Exercise details - Write out the passage on Excel ranges and the Replace method between "Dim ReplaceSheet As" and "the Replace method.", inclusive.

Source extract -

Really close! The 'RangeToWorkWith' is a Range object variable. So it can be any Range. For example...
Range("A1")
...or...
Dim RangeToWorkWith As Range
Set RangeToWorkWith = Range("A1")
In the latter, 'RangeToWorkWith' is now the same as Range("A1"). The benefit of a variable is you can set it to whatever you want, and most importantly make them dynamic.
The "LookAt" parameter of the Find or Replace method should be either xlPart or xlWhole, both part of the 'XlLookAt' class of constants (which may be a little above your head at this point, but that's ok - immersion!). This says whether you want to look at the entire contents of the cell for the What parameter. In your case it should be xlPart.
So, let's say you want to do all of this in column A. For me, I don't want to look at the whole column, because that's a LOT of cells, and I'm probably using a fraction of them. Also, let's say we have a header in row 1. So data starts on row 2 and goes down an unknown number of rows. This is called a dynamic range, because it may not always be the same size, and is why a recorded macro may not work so well as it hard-codes the range address into the Range object.
Dim ReplaceSheet As Worksheet
Dim ReplaceRange As Range
Set ReplaceSheet = ThisWorkbook.Worksheets("Sheet1")
Set ReplaceRange = ReplaceSheet.Range("A2", ReplaceSheet.Cells(ReplaceSheet.Rows.Count, "A").End(xlUp))
ReplaceRange.Replace What:="!", Replacement:="", LookAt:=xlPart
ReplaceRange.Replace What:="-", Replacement:=" ", LookAt:=xlPartWith the above code, it doesn't matter if your data is in A2:A10, or A2:A1000, it will work on that data range. It basically looks at the bottom-most cell in that column and goes up until it finds data (the keyboard shortcut equivalent is, from the bottom of the sheet, press CTRL + Up Arrow). Then it uses that range with the Replace method.
Another added benefit of using a variable (properly scoped) is you get intellisense on that object. Since I declared the variable of a Range type, when you type that variable name and press period, you see a drop-down list of all methods and properties associated with that object. Methods have the little green icon, properties have the little card with a hand on it. Methods do something, and may or may not take parameters passed to it (we're passing three parameters in the above code). Properties let us read (and sometimes write) data to that property. A property can be values (i.e. text, numbers, dates) or objects (i.e. Range, Shape, Worksheet, Workbook). And hence commenses your crash course into Object Oriented Programming (OOP)! :)
I don't mind answering any question you might have. Post away!

Extracted material -
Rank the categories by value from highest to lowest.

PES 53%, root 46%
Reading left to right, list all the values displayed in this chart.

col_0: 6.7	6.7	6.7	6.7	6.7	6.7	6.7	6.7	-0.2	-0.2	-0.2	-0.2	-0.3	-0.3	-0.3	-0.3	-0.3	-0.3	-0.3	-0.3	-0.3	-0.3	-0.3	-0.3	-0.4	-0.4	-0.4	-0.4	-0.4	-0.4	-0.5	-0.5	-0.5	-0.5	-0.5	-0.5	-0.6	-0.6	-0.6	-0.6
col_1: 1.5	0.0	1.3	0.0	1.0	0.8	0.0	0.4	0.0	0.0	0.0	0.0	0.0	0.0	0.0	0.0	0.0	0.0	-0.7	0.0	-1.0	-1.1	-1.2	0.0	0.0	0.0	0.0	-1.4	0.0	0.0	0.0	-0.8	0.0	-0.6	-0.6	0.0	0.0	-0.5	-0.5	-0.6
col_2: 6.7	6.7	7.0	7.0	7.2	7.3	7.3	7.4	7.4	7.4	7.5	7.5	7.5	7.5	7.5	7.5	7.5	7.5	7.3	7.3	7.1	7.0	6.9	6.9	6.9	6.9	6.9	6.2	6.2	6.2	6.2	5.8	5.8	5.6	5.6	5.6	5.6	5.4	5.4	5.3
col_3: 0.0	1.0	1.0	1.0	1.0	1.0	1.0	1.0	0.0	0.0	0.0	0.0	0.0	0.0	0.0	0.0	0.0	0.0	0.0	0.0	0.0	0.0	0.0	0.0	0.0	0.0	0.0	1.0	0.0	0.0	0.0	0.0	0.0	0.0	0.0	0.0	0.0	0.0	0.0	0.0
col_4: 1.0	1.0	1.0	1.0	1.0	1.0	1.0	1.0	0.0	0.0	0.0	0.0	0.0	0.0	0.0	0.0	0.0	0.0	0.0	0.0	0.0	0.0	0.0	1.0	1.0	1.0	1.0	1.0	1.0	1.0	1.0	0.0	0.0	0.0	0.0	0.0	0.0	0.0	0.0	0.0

Your response -
Dim ReplaceSheet As Worksheet
Dim ReplaceRange As Range
Set ReplaceSheet = ThisWorkbook.Worksheets("Sheet1")
Set ReplaceRange = ReplaceSheet.Range("A2", ReplaceSheet.Cells(ReplaceSheet.Rows.Count, "A").End(xlUp))
ReplaceRange.Replace What:="!", Replacement:="", LookAt:=xlPart
ReplaceRange.Replace What:="-", Replacement:=" ", LookAt:=xlPartWith the above code, it doesn't matter if your data is in A2:A10, or A2:A1000, it will work on that data range. It basically looks at the bottom-most cell in that column and goes up until it finds data (the keyboard shortcut equivalent is, from the bottom of the sheet, press CTRL + Up Arrow). Then it uses that range with the Replace method.